◆ **WHAT IS EXPECTED**: Word for word, restate the entries below and exclude every image.

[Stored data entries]
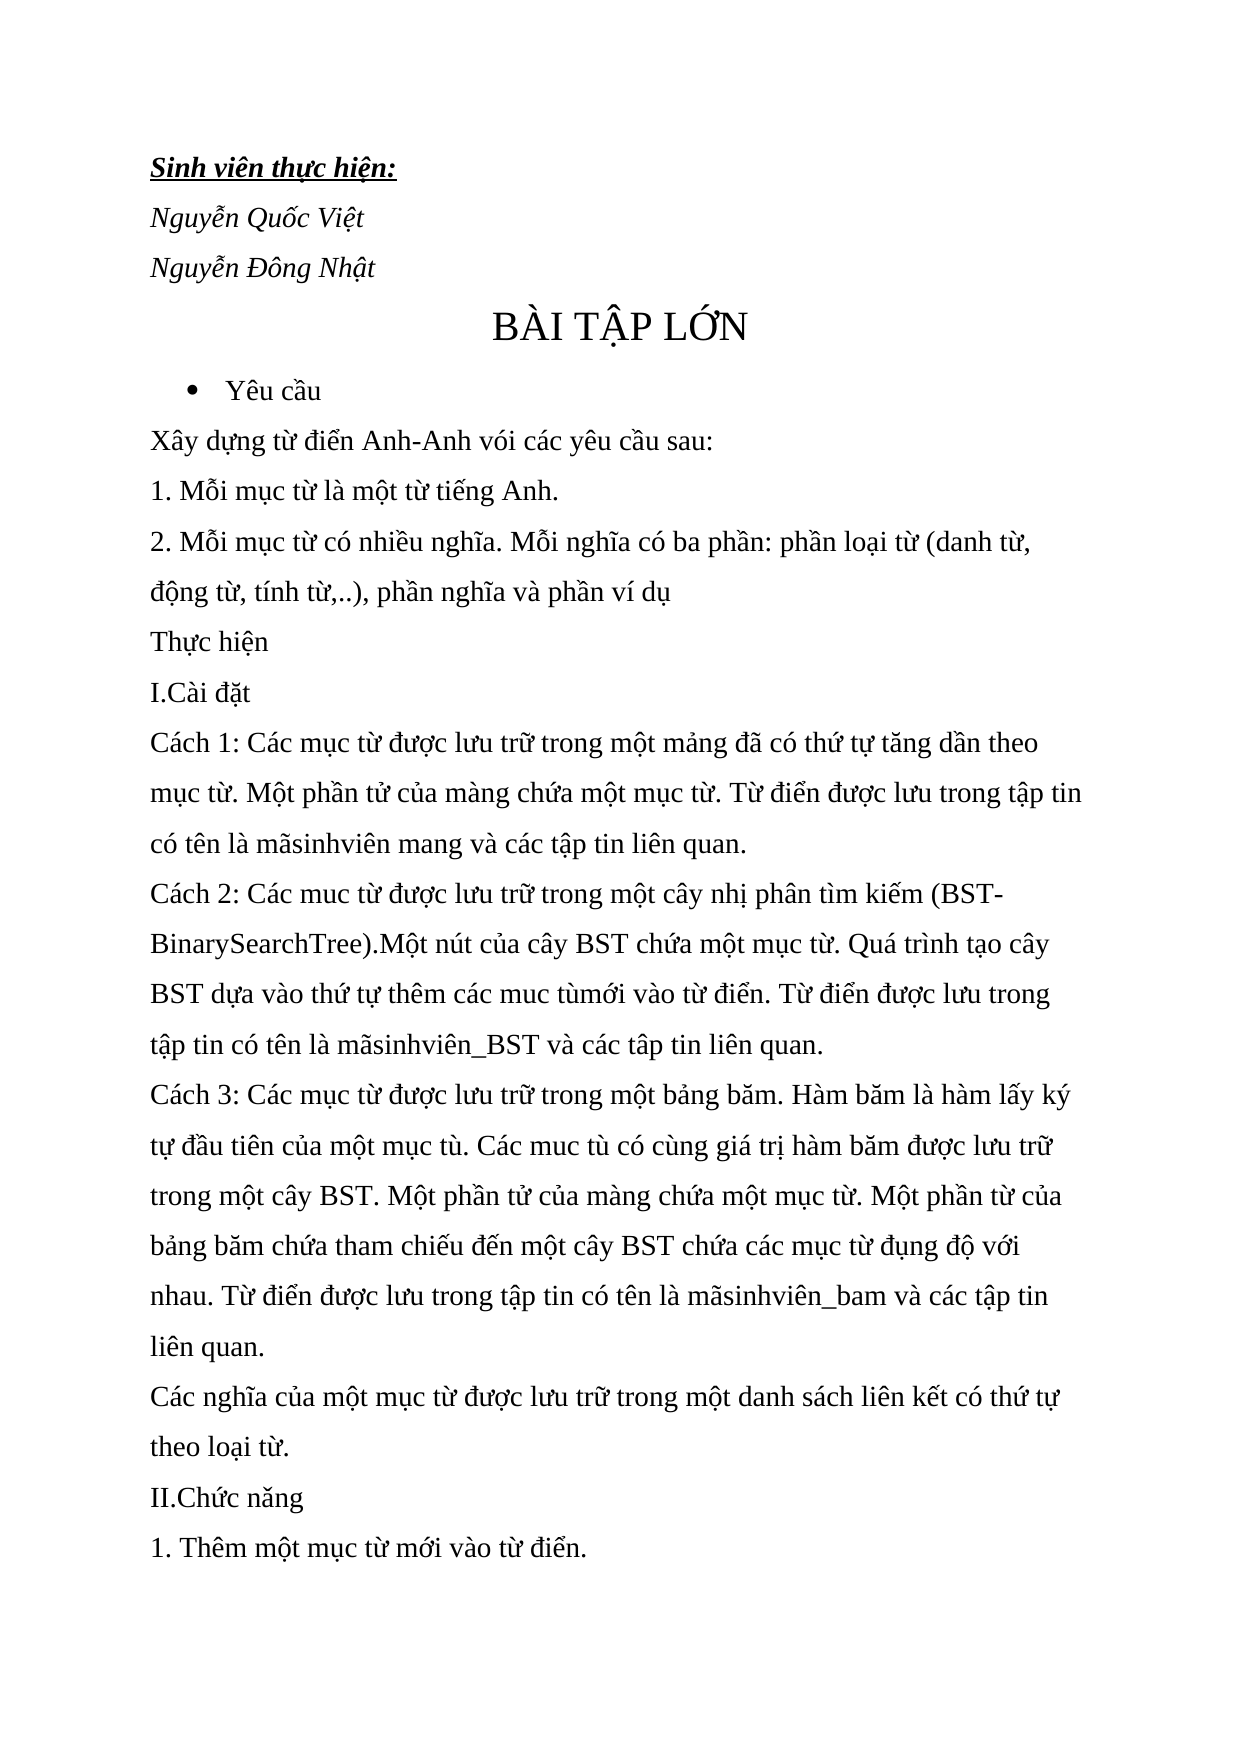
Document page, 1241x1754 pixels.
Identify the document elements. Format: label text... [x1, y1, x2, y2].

text I.Cài đặt [150, 675, 1090, 708]
text II.Chức nǎng [150, 1480, 1090, 1513]
text Xây dựng từ điển Anh-Anh vói các yêu cầu sau: [150, 423, 1090, 457]
list Yêu cầu [187, 373, 1090, 406]
text Cách 2: Các muc từ được lưu trữ trong một cây nhị phân tìm kiếm (BST- BinarySearchTree).Một nút của cây BST chứa một mục từ. Quá trình tạo cây BST dựa vào thứ tự thêm các muc tùmới vào từ điển. Từ điển được lưu trong tập tin có tên là mãsinhviên_BST và các tâp tin liên quan. [150, 876, 1090, 1061]
text Cách 1: Các mục từ được lưu trữ trong một mảng đã có thứ tự tăng dần theo mục từ. Một phần tử của màng chứa một mục từ. Từ điển được lưu trong tập tin có tên là mãsinhviên mang và các tập tin liên quan. [150, 725, 1090, 859]
text 2. Mỗi mục từ có nhiều nghĩa. Mỗi nghĩa có ba phần: phần loại từ (danh từ, động từ, tính từ,..), phần nghĩa và phần ví dụ [150, 524, 1090, 608]
text Nguyễn Quốc Việt [150, 200, 1090, 234]
text Nguyễn Đông Nhật [150, 251, 1090, 284]
text Thực hiện [150, 624, 1090, 658]
text Các nghĩa của một mục từ được lưu trữ trong một danh sách liên kết có thứ tự theo loại từ. [150, 1379, 1090, 1463]
text 1. Mỗi mục từ là một từ tiếng Anh. [150, 473, 1090, 507]
text Cách 3: Các mục từ được lưu trữ trong một bảng băm. Hàm băm là hàm lấy ký tự đầu tiên của một mục tù. Các muc tù có cùng giá trị hàm băm được lưu trữ trong một cây BST. Một phần tử của màng chứa một mục từ. Một phần từ của bảng băm chứa tham chiếu đến một cây BST chứa các mục từ đụng độ với nhau. Từ điển được lưu trong tập tin có tên là mãsinhviên_bam và các tập tin liên quan. [150, 1077, 1090, 1362]
text BÀI TẬP LỚN [150, 301, 1090, 349]
text Sinh viên thực hiện: [150, 150, 1090, 183]
text 1. Thêm một mục từ mới vào từ điển. [150, 1530, 1090, 1564]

◆ **COMPLETED EXERCISE**:
Document page, 1241x1754 pixels.
Identify the document elements. Format: label text... [x1, y1, x2, y2].

text I.Cài đặt [150, 675, 1090, 708]
text II.Chức nǎng [150, 1480, 1090, 1513]
text Xây dựng từ điển Anh-Anh vói các yêu cầu sau: [150, 423, 1090, 457]
list Yêu cầu [187, 373, 1090, 406]
text Cách 2: Các muc từ được lưu trữ trong một cây nhị phân tìm kiếm (BST- BinarySearchTree).Một nút của cây BST chứa một mục từ. Quá trình tạo cây BST dựa vào thứ tự thêm các muc tùmới vào từ điển. Từ điển được lưu trong tập tin có tên là mãsinhviên_BST và các tâp tin liên quan. [150, 876, 1090, 1061]
text Cách 1: Các mục từ được lưu trữ trong một mảng đã có thứ tự tăng dần theo mục từ. Một phần tử của màng chứa một mục từ. Từ điển được lưu trong tập tin có tên là mãsinhviên mang và các tập tin liên quan. [150, 725, 1090, 859]
text 2. Mỗi mục từ có nhiều nghĩa. Mỗi nghĩa có ba phần: phần loại từ (danh từ, động từ, tính từ,..), phần nghĩa và phần ví dụ [150, 524, 1090, 608]
text Nguyễn Quốc Việt [150, 200, 1090, 234]
text Nguyễn Đông Nhật [150, 251, 1090, 284]
text Thực hiện [150, 624, 1090, 658]
text Các nghĩa của một mục từ được lưu trữ trong một danh sách liên kết có thứ tự theo loại từ. [150, 1379, 1090, 1463]
text 1. Mỗi mục từ là một từ tiếng Anh. [150, 473, 1090, 507]
text Cách 3: Các mục từ được lưu trữ trong một bảng băm. Hàm băm là hàm lấy ký tự đầu tiên của một mục tù. Các muc tù có cùng giá trị hàm băm được lưu trữ trong một cây BST. Một phần tử của màng chứa một mục từ. Một phần từ của bảng băm chứa tham chiếu đến một cây BST chứa các mục từ đụng độ với nhau. Từ điển được lưu trong tập tin có tên là mãsinhviên_bam và các tập tin liên quan. [150, 1077, 1090, 1362]
text BÀI TẬP LỚN [150, 301, 1090, 349]
text Sinh viên thực hiện: [150, 150, 1090, 183]
text 1. Thêm một mục từ mới vào từ điển. [150, 1530, 1090, 1564]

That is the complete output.